Proclamemos la verdad, sin suavizarla y sin matizarla indebidamente. Proclamemos que hay discriminaciones y discriminaciones: unas justas, hijas de la inteligencia que es luz; otras injustas, hijas del desorden de las pasiones y de la voluntad. La luz del entendimiento pone en evidencia, hace patente, las cosas; por eso Ernest Hello decía que si quieres desenmascarar a un asesino, nómbrale. Y el nombre es principio de distinción, principio de luz.
Pidámosle a Nuestro Señor que nos de la gracia de siempre amar la luz de la Verdad, sabiendo que si somos fieles a Ella, el Dios Verdadero –el cual recompensa a los trabajadores fieles y laboriosos– nos brindará ya en la otra vida la visión de la Belleza con la cual Se engalana y de la cual, en este valle de lágrimas, sólo atisbamos fragmentos. Belleza que no es sino Él mismo.

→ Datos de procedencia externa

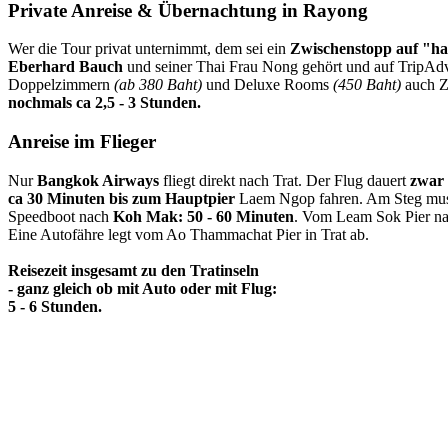
Private Anreise & Übernachtung in Rayong
Wer die Tour privat unternimmt, dem sei ein
Zwischenstopp auf "h
Eberhard Bauch
und seiner Thai Frau Nong gehört und auf TripAdvi
Doppelzimmern
(ab 380 Baht)
und Deluxe Rooms
(450 Baht)
auch Z
nochmals ca 2,5 - 3 Stunden.
Anreise im Flieger
Nur
Bangkok Airways
fliegt direkt nach Trat. Der Flug dauert
zwar 
ca 30 Minuten bis zum Hauptpier
Laem Ngop fahren. Am Steg mu
Speedboot nach
Koh Mak: 50 - 60 Minuten
. Vom Leam Sok Pier n
Eine Autofähre legt vom Ao Thammachat Pier in Trat ab.
Reisezeit insgesamt zu den Tratinseln
- ganz gleich ob mit Auto oder mit Flug:
5 - 6 Stunden.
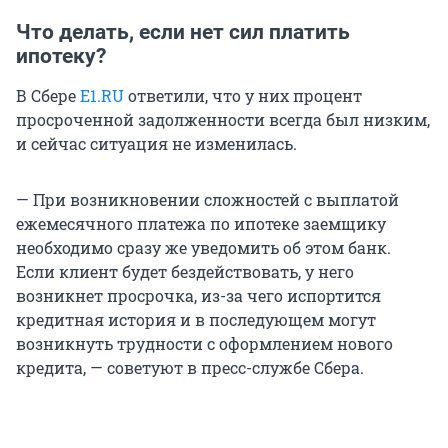
Что делать, если нет сил платить
ипотеку?
В Сбере
E1.RU
ответили, что у них процент
просроченной задолженности всегда был низким,
и сейчас ситуация не изменилась.
— При возникновении сложностей с выплатой
ежемесячного платежа по ипотеке заемщику
необходимо сразу же уведомить об этом банк.
Если клиент будет бездействовать, у него
возникнет просрочка, из-за чего испортится
кредитная история и в последующем могут
возникнуть трудности с оформлением нового
кредита, — советуют в пресс-службе Сбера.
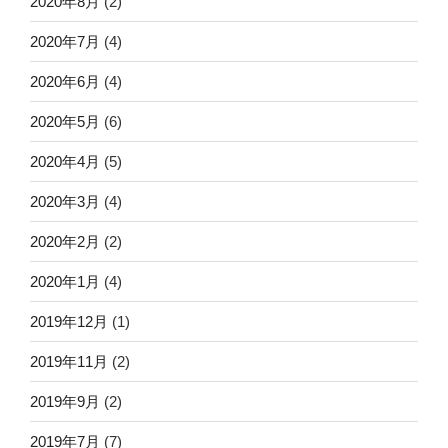
2020年8月
(2)
2020年7月
(4)
2020年6月
(4)
2020年5月
(6)
2020年4月
(5)
2020年3月
(4)
2020年2月
(2)
2020年1月
(4)
2019年12月
(1)
2019年11月
(2)
2019年9月
(2)
2019年7月
(7)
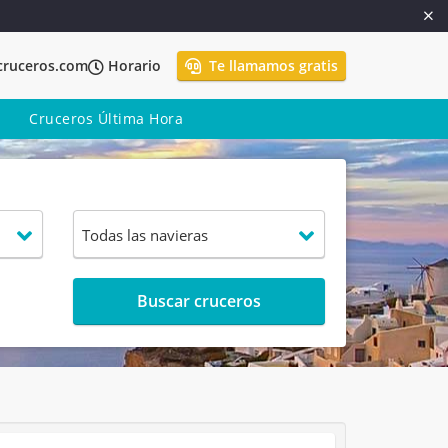
cruceros.com
Horario
Te llamamos gratis
Cruceros Última Hora
Buscar cruceros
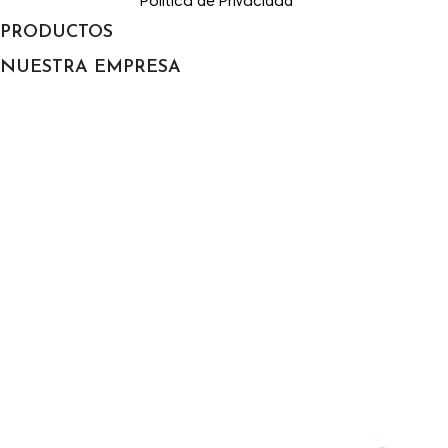
Politica de Privacidad
PRODUCTOS

NUESTRA EMPRESA

Envío
Aviso legal
Condiciones de Uso
Sobre nosotros
Pago seguro
Política de devolución
Contacte con nosotros
Mapa del sitio
Tiendas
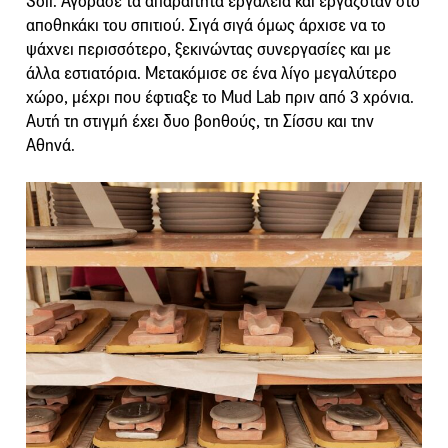
Soil. Αγόρασε τα απαραίτητα εργαλεία και εργαζόταν στο
αποθηκάκι του σπιτιού. Σιγά σιγά όμως άρχισε να το
ψάχνει περισσότερο, ξεκινώντας συνεργασίες και με
άλλα εστιατόρια. Μετακόμισε σε ένα λίγο μεγαλύτερο
χώρο, μέχρι που έφτιαξε το Mud Lab πριν από 3 χρόνια.
Αυτή τη στιγμή έχει δυο βοηθούς, τη Σίσσυ και την
Αθηνά.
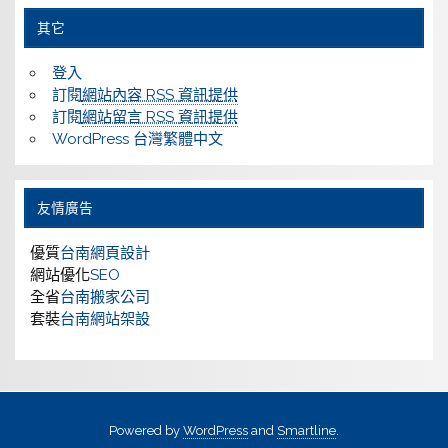
其它
登入
訂閱
網站內容 RSS 資訊提供
訂閱
網站留言 RSS 資訊提供
WordPress 台灣繁體中文
友情廣告
優質
台南網頁設計
網站優化
SEO
全省
台南搬家公司
套裝
台南網站架設
Powered by
WordPress
and
Smartline
.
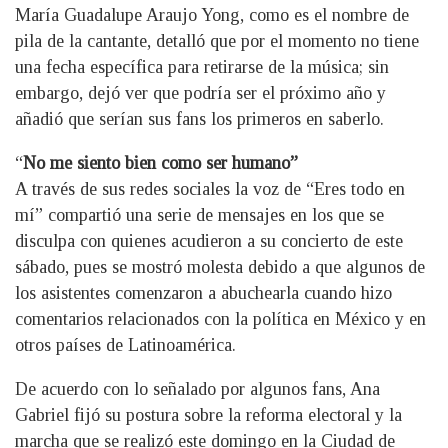
María Guadalupe Araujo Yong, como es el nombre de
pila de la cantante, detalló que por el momento no tiene
una fecha específica para retirarse de la música; sin
embargo, dejó ver que podría ser el próximo año y
añadió que serían sus fans los primeros en saberlo.
“
No me siento bien como ser humano”
A través de sus redes sociales la voz de “Eres todo en
mí” compartió una serie de mensajes en los que se
disculpa con quienes acudieron a su concierto de este
sábado, pues se mostró molesta debido a que algunos de
los asistentes comenzaron a abuchearla cuando hizo
comentarios relacionados con la política en México y en
otros países de Latinoamérica.
De acuerdo con lo señalado por algunos fans, Ana
Gabriel fijó su postura sobre la reforma electoral y la
marcha que se realizó este domingo en la Ciudad de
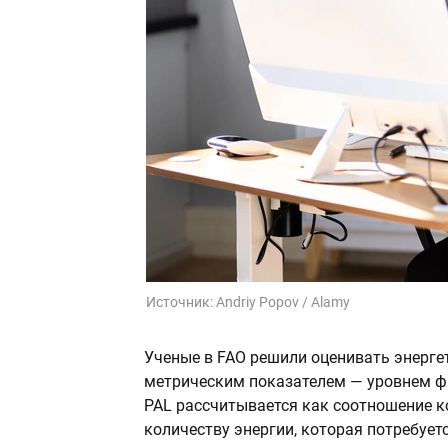
Источник:
Andriy Popov / Alamy
Ученые в FAO решили оценивать энерг
метрическим показателем — уровнем физи
PAL рассчитывается как соотношение ко
количеству энергии, которая потребует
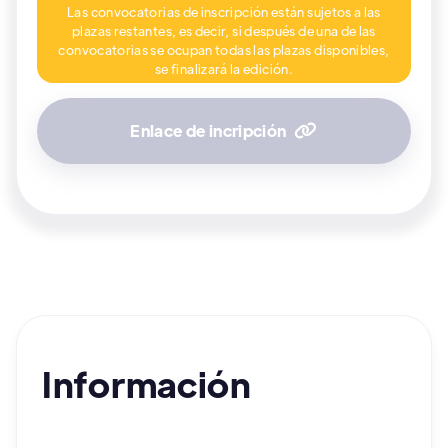
Las convocatorias de inscripción están sujetos a las
plazas restantes, es decir, si después de una de las
convocatorias se ocupan todas las plazas disponibles,
se finalizará la edición.
Enlace de incripción

Información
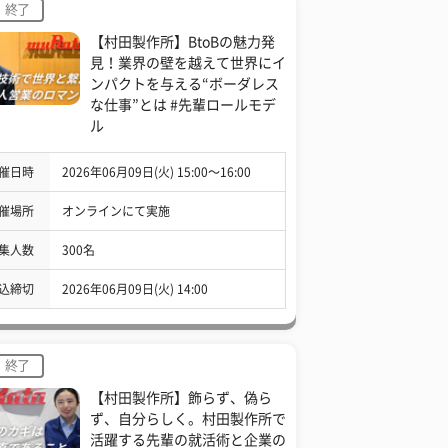
終了
【村田製作所】BtoBの魅力発
見！業界の壁を越えて世界にイ
ンパクトを与える“ボーダレス
な仕事”とは #先輩ロールモデ
ル
催日時
2026年06月09日(火) 15:00〜16:00
催場所
オンラインにて実施
集人数
300名
込締切
2026年06月09日(火) 14:00
終了
【村田製作所】飾らず、偽ら
ず、自分らしく。村田製作所で
活躍する先輩の就活術と企業の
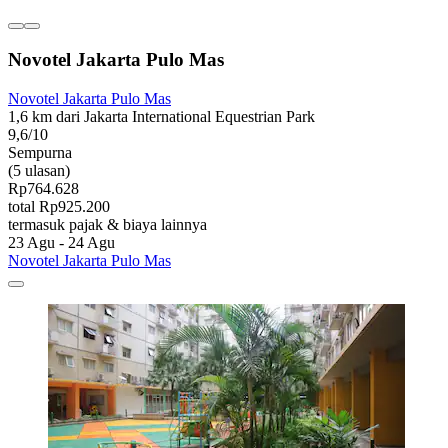
Novotel Jakarta Pulo Mas
Novotel Jakarta Pulo Mas
1,6 km dari Jakarta International Equestrian Park
9,6/10
Sempurna
(5 ulasan)
Rp764.628
total Rp925.200
termasuk pajak & biaya lainnya
23 Agu - 24 Agu
Novotel Jakarta Pulo Mas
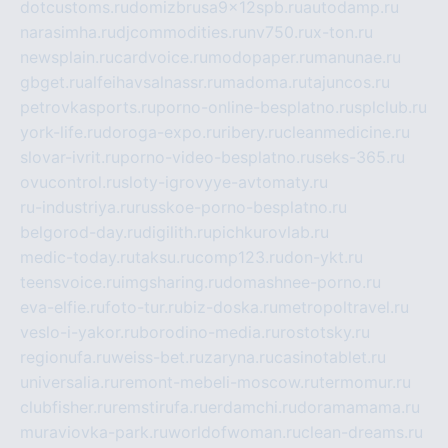
dotcustoms.ru
domizbrusa9x12spb.ru
autodamp.ru
narasimha.ru
djcommodities.ru
nv750.ru
x-ton.ru
newsplain.ru
cardvoice.ru
modopaper.ru
manunae.ru
gbget.ru
alfeihavsalnassr.ru
madoma.ru
tajuncos.ru
petrovkasports.ru
porno-online-besplatno.ru
splclub.ru
york-life.ru
doroga-expo.ru
ribery.ru
cleanmedicine.ru
slovar-ivrit.ru
porno-video-besplatno.ru
seks-365.ru
ovucontrol.ru
sloty-igrovyye-avtomaty.ru
ru-industriya.ru
russkoe-porno-besplatno.ru
belgorod-day.ru
digilith.ru
pichkurovlab.ru
medic-today.ru
taksu.ru
comp123.ru
don-ykt.ru
teensvoice.ru
imgsharing.ru
domashnee-porno.ru
eva-elfie.ru
foto-tur.ru
biz-doska.ru
metropoltravel.ru
veslo-i-yakor.ru
borodino-media.ru
rostotsky.ru
regionufa.ru
weiss-bet.ru
zaryna.ru
casinotablet.ru
universalia.ru
remont-mebeli-moscow.ru
termomur.ru
clubfisher.ru
remstirufa.ru
erdamchi.ru
doramamama.ru
muraviovka-park.ru
worldofwoman.ru
clean-dreams.ru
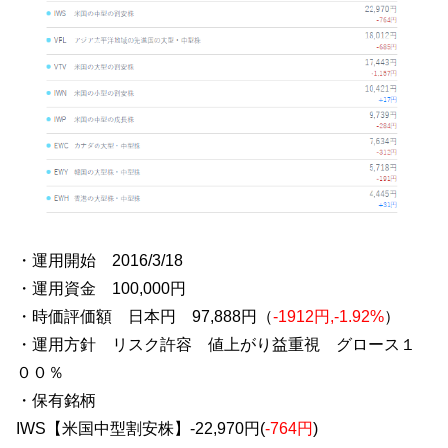
・運用開始 2016/3/18
・運用資金 100,000円
・時価評価額 日本円 97,888円（
-1912円,-1.92%
）
・運用方針 リスク許容 値上がり益重視 グロース１
００％
・保有銘柄
IWS【米国中型割安株】-22,970円(
-764円
)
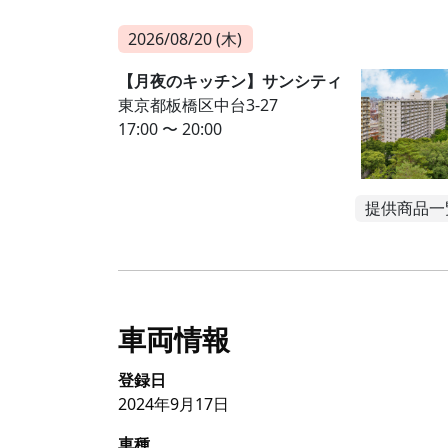
2026/08/20 (木)
【月夜のキッチン】サンシティ
東京都板橋区中台3-27
17:00 〜 20:00
提供商品一
車両情報
登録日
2024年9月17日
車種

Cristo, Logos Eterno y Verbo Increado del Padre, nos dé la gracia de restaurar el logos participado en nosotros mismos, nuestras familias, nuestra sociedad, nuestra Patria.
Juan Carlos Monedero (h), tomado de Gacetillas de Stat Veritas.
[1] Rafael Gambra. El lenguaje y los mitos, Ediciones Nueva Hispanidad, Buenos Aires, 2001, págs. 23-24.
[3] Mario Enrique Sacchi. Discriminación e incriminación de la discriminación, Revista Sapientia, 1992, Vol. XLVII, págs. 190-191.
[4] Gustave Thibon. Lo que Dios ha unido (Ensayo sobre el amor), Editorial Librería, Buenos Aires, 1952, pág. 164.